VALENCIA – Lo aveva tuonato già ieri, dopo aver staccato il miglior tempo assoluto nelle prime prove libere: «Ormai, in MotoGP, dipende tutto dalla moto. È un mezzo competitivo a rendere forte il pilota, non viceversa...». La dimostrazione plastica, Andrea Iannone, l'ha data nel corso di questa sua travagliata stagione di debutto in Suzuki. Nelle prime gare, sembrava aver improvvisamente disimparato a guidare, trasformatosi nella pallida ombra di quel pilota che l'anno passato aveva riportato al successo la Ducati. Poi, la sua moto ha cominciato il lento ma progressivo recupero, e il periodo maledetto del Maniaco si è avviato verso la conclusione, tanto da riportarlo oggi sulla terza casella della griglia di partenza. Con un meritato sospiro di sollievo.

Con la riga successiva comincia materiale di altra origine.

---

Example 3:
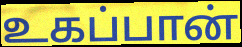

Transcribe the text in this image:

உகப்பான்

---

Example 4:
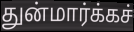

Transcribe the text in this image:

துன்மார்க்கச்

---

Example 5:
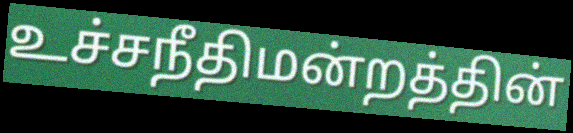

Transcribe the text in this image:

உச்சநீதிமன்றத்தின்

Andrea, ci voleva, nel finale di stagione, una prima fila così?
Ci vorrebbe un podio. Ora vediamo cosa riusciremo a fare domani: sicuramente devo tenere i piedi per terra, perché la situazione non è facile. Sappiamo di soffrire tanto il calo della gomma, quindi all'inizio potremo essere competitivi e veloci, ma non so fino a che punto riusciremo a mantenere il nostro ritmo con costanza. Dovremo essere bravi anche a controllare la situazione. Ovviamente spero di chiudere la gara con un risultato positivo e importante, anche per dare morale alla squadra e ai ragazzi, al termine di un anno che è stato difficile per noi.

È il fine settimana in cui ti senti meglio, in generale?

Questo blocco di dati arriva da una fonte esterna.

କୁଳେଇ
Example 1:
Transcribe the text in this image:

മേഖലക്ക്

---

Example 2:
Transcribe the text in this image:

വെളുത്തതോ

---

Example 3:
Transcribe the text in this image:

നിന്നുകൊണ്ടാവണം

In realtà poteva essere quello del Gran Premio di Malesia: lì tutto era possibile. Nel warm up eravamo veramente molto competitivi, peccato poi per come è andata a finire, visto che venti minuti prima della partenza si è messo a piovere. Qui mi sento meglio, ma ci sono ancora degli aspetti che non mi convincono. Proviamo a fare dei passi in avanti e ci riusciamo, ma non quanto vorremmo. È un weekend sicuramente positivo, ma speriamo di riuscire a chiuderlo come desideriamo. La cosa importante, però, è come stiamo lavorando con il team in pista e con la Suzuki a casa in Giappone. Stiamo tutti spingendo forte ed adesso possiamo guardare con ottimismo al futuro, piuttosto che guardare ai Gran Premi di quest'anno che sono stati duri.

Cosa è andato storto?
Ci siamo resi conto troppo tardi di aver commesso un errore di valutazione nei test invernali, che ci ha fatto prendere la direzione sbagliata.

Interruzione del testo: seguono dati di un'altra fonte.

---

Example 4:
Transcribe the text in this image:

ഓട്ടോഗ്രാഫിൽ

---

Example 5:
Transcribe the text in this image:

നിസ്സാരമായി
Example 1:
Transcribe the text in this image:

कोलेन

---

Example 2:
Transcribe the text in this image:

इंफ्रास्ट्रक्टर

E quando è arrivata la svolta?
Il recupero è cominciato dal GP del Giappone. Ma in realtà il buon periodo è iniziato già dopo i test in Aragona. Quest'anno abbiamo sofferto in tutte le situazioni, ma gara dopo gara non ci siamo mai arresi, anzi abbiamo continuato a lavorare. E questa prima fila è una buona opportunità per noi.